What to produce: Give back, word for word, the line that contains "[643,233,753,253] only useful" and every line that follows it in the data below.

Data supplied:
---
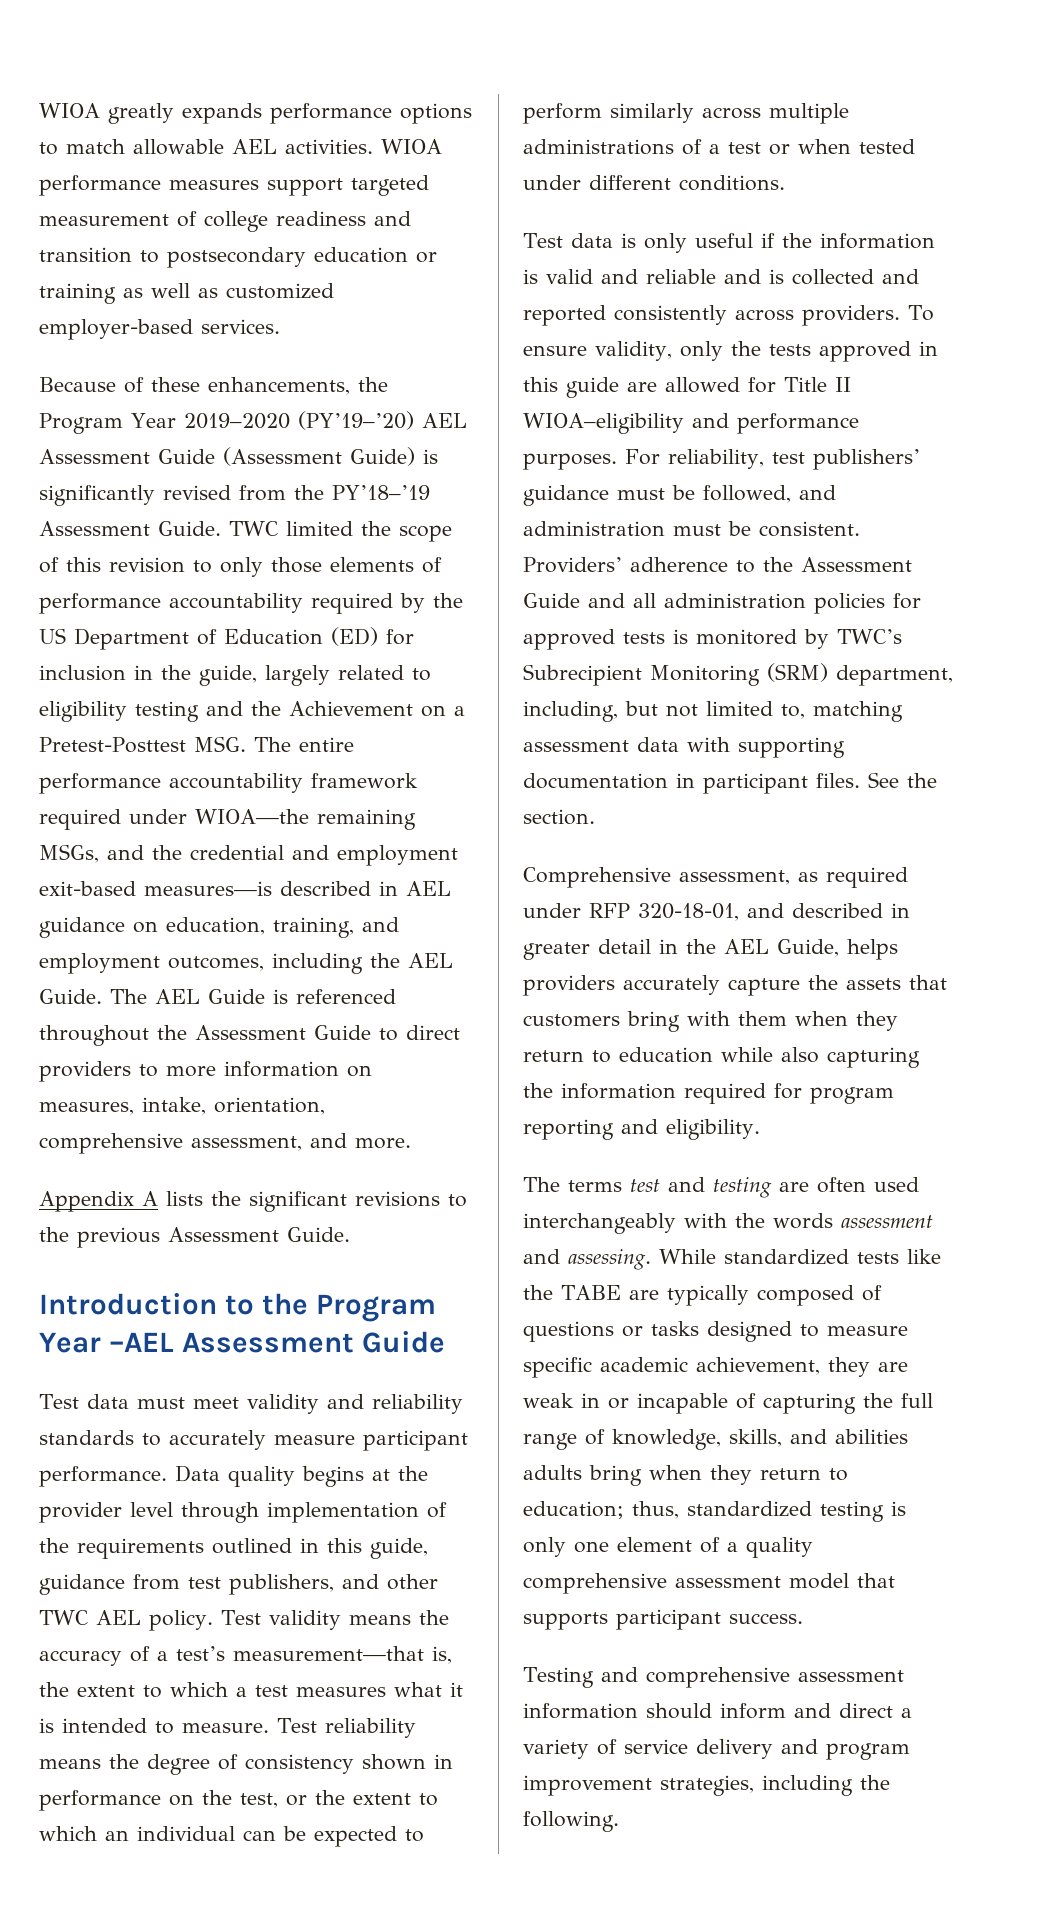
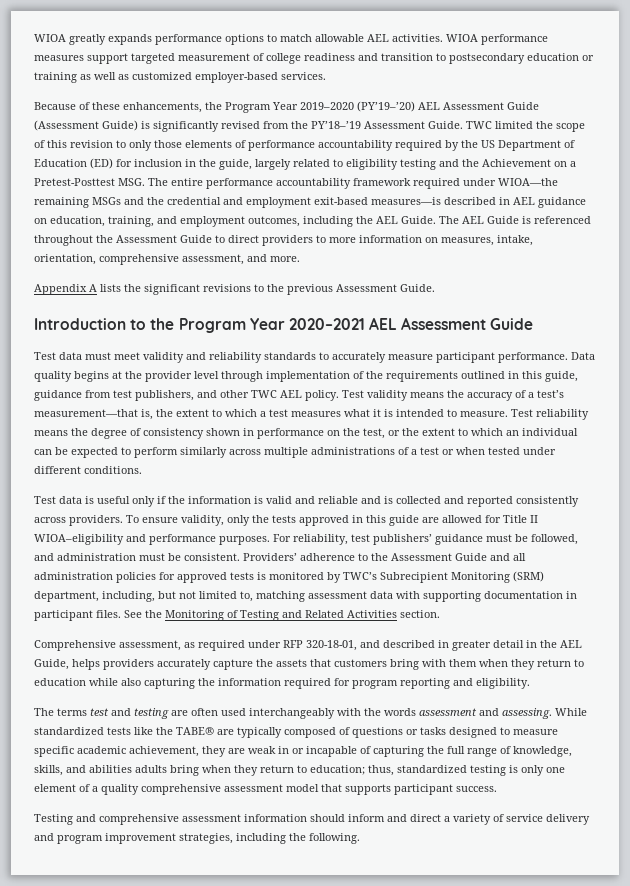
[39,844,99,863] MSGs, -> [92,197,121,205] MSGs
[108,1332,174,1352] –AEL -> [288,317,398,330] 2020–2021 AEL
[643,233,753,253] only useful -> [97,496,155,507] useful only
(937, 780) none -> [165,610,397,621] Monitoring of Testing and Related Activities
[561,1285,621,1300] TABE -> [176,727,214,735] TABE®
---
Reply to the task:
[643,233,753,253] only useful -> [97,496,155,507] useful only
(937, 780) none -> [165,610,397,621] Monitoring of Testing and Related Activities
[561,1285,621,1300] TABE -> [176,727,214,735] TABE®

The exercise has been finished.